The law also bars private equity entities from holding controlling authority over hospital governance and operations, and requires hospitals to certify annually that no such control exists. The legislation came directly in response to the collapse of Prospect Medical Holdings, which filed for bankruptcy in 2025 and triggered the closure of three Connecticut hospitals.
2. Washington lawmakers are eyeing a corporate medicine ban — with Oregon as the model.
Washington state lawmakers are reconsidering anti-corporate medicine legislation after Oregon’s law survived its first major legal challenge. Washington has failed twice to pass corporate practice of medicine bills, which broadly prohibit corporations and shareholders from owning or controlling medical practices.
The renewed interest follows a dispute between Vancouver, Wash.-based PeaceHealth and Eugene Emergency Physicians over PeaceHealth’s attempt to replace its 35-year ED staffing partner with Atlanta-based ApolloMD. Local physicians sued to block the move under Oregon’s Senate Bill 951 — the nation’s strictest corporate medicine law, signed by Gov. Tina Kotek in June 2025, which requires physicians to hold at least a 51% ownership stake in most practices and bars corporations from exerting decision-making control over medical groups.

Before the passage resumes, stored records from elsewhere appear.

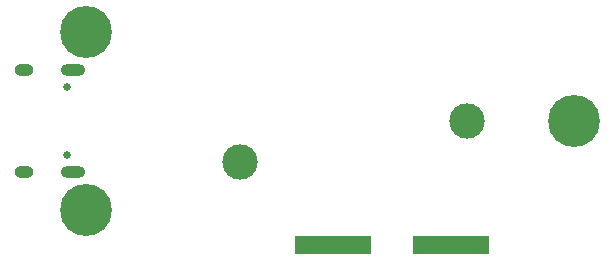
<source format=gbr>
%TF.GenerationSoftware,KiCad,Pcbnew,8.0.3*%
%TF.CreationDate,2024-10-12T12:31:44+02:00*%
%TF.ProjectId,Parkside-100W-Brick,5061726b-7369-4646-952d-313030572d42,rev?*%
%TF.SameCoordinates,Original*%
%TF.FileFunction,Soldermask,Bot*%
%TF.FilePolarity,Negative*%
%FSLAX46Y46*%
G04 Gerber Fmt 4.6, Leading zero omitted, Abs format (unit mm)*
G04 Created by KiCad (PCBNEW 8.0.3) date 2024-10-12 12:31:44*
%MOMM*%
%LPD*%
G01*
G04 APERTURE LIST*
%ADD10C,0.700000*%
%ADD11C,4.400000*%
%ADD12C,3.000000*%
%ADD13C,0.650000*%
%ADD14O,2.100000X1.000000*%
%ADD15O,1.600000X1.000000*%
%ADD16R,6.500000X1.500000*%
G04 APERTURE END LIST*
D10*
%TO.C,J1*%
X195850000Y-100000000D03*
X196333274Y-98833274D03*
X196333274Y-101166726D03*
X197500000Y-98350000D03*
D11*
X197500000Y-100000000D03*
D10*
X197500000Y-101650000D03*
X198666726Y-98833274D03*
X198666726Y-101166726D03*
X199150000Y-100000000D03*
%TD*%
D12*
%TO.C,J7*%
X169250000Y-103500000D03*
%TD*%
D13*
%TO.C,J2*%
X154625000Y-97110000D03*
X154625000Y-102890000D03*
D14*
X155155000Y-95680000D03*
D15*
X150975000Y-95680000D03*
D14*
X155155000Y-104320000D03*
D15*
X150975000Y-104320000D03*
%TD*%
D10*
%TO.C,J3*%
X156230000Y-90850000D03*
X157396726Y-91333274D03*
X155063274Y-91333274D03*
X157880000Y-92500000D03*
D11*
X156230000Y-92500000D03*
D10*
X154580000Y-92500000D03*
X157396726Y-93666726D03*
X155063274Y-93666726D03*
X156230000Y-94150000D03*
%TD*%
D12*
%TO.C,J4*%
X188500000Y-100000000D03*
%TD*%
D10*
%TO.C,J6*%
X156230000Y-109150000D03*
X155063274Y-108666726D03*
X157396726Y-108666726D03*
X154580000Y-107500000D03*
D11*
X156230000Y-107500000D03*
D10*
X157880000Y-107500000D03*
X155063274Y-106333274D03*
X157396726Y-106333274D03*
X156230000Y-105850000D03*
%TD*%
D16*
%TO.C,L1*%
X187100000Y-110500000D03*
X177100000Y-110500000D03*
%TD*%
M02*

</source>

3. California restricted PE interference in clinical decisions.
Gov. Gavin Newsom signed two bills in October 2025 prohibiting private equity firms and hedge funds from interfering, contractually or otherwise, with healthcare professionals’ clinical judgment. The laws bar those entities from controlling medical records, provider hiring and firing, payer contract terms, billing and coding and equipment selection.
4. Illinois and Washington expanded transaction notification requirements.
Illinois’ legislature passed HB 5000 on May 28, broadening the types of healthcare transactions subject to advance notice to the state attorney general. Washington signed a similar expansion into law March 25, effective June 11.
5. A federal bill has entered the picture.
Sen. Chris Murphy, D-Conn., introduced the Take Back Our Hospital Act in March, targeting hospital sale-leaseback arrangements and private equity ownership of nursing homes nationally. The bill has not advanced to a vote.